Kedua, Secara etik dan demi penghormatan atas hukum, pemeriksaan terhadap Bagir Manan yang dilakukan di ruang kerja Ketua MA patur dipertanyakan. Dalam kerangka prinsip persamaan di depan hukum, sepatutnya tidak perlu ada pembedaan terhadap siapapun termasuk dalam proses pemeriksaan Bagir Manan. Pemeriksaan terhadap Bagir Manan merupakan konsekuensi dari kurang terbukanya akses informasi dari Bagir Manan (Ketua MA) kepada KPK khususnya dalam penanganan perkara Probo Soetedjo. Demi penegakan hukum, kan lebih bijaksana apabila Bagir Manan memenuhi panggilan pemeriksaan dari KPK dan memberikan informasi yang seluas-luasnya.
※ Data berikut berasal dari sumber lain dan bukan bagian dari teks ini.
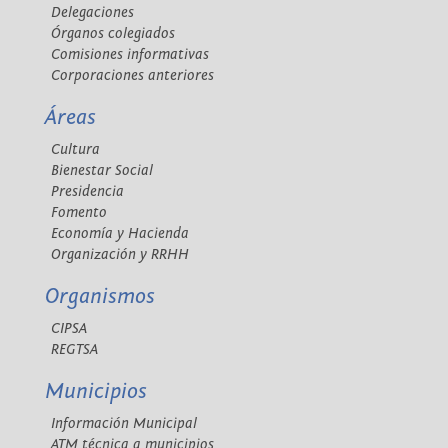
Delegaciones
Órganos colegiados
Comisiones informativas
Corporaciones anteriores
Áreas
Cultura
Bienestar Social
Presidencia
Fomento
Economía y Hacienda
Organización y RRHH
Organismos
CIPSA
REGTSA
Municipios
Información Municipal
ATM técnica a municipios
Hal tersebut secara khusus dapat untuk memperbaiki citra MA yang sudah semakin terpuruk dan secara umum untuk memperkuat proses penegakan hukum atas kasus-kasus tindak pidana korupsi.
Ketiga, Ketidakhadiran Bagir Manan ke KPK memenuhi panggilan pemeriksaan dengan alasan Surat Panggilan tidak jelas menunjukkan gengsi kelembagaan. Apabila Bagir Manan memenuhi panggilan KPK, dianggap akan menurunkan kewibawaan MA. Hal ini juga mendapatkan dukungan dari IKAHI. Maka pilihannya adalah tidak hadir atau diperiksa ditempat ruang kerja MA. Seharusnya, setiap lembaga negara harus saling menghargai dan memahami kedudukan dan kewenangan lembaga negara yang lain, sehingga keberadaanya saling mengisi dan memberi manfaat kepada masyarakat secara luas. Apapun hasil dari pemeriksaan tim penyidik KPK, akhirnya Bagir Manan sebagai Ketua MA sudah diperiksa.
Selanjutnya, apa yang telah diperoleh tim penyidik masyarakat perlu tahu. Yang paling penting adalah tindak lanjut dari proses pemeriksaan itu, sehingga ada kejelasan tentang praktek mafia peradilan di tubuh MA, dengan bukti adanya tersangka yang diseret ke Pengadilan. Lebih jauh dari itu, tidak ada hambatan apapun secara prosedural untuk memeriksa pejabat negara yang terkait dengan tindak pidana korupsi, sehingga KPK dengan kewenangannya yang powerfull dapat berperan secara maksimal untuk menegakkan hukum dan berupaya secara maksimal mengembalikan uang rakyat. Tegakkan Hukum Kembalikan Uang Rakyat!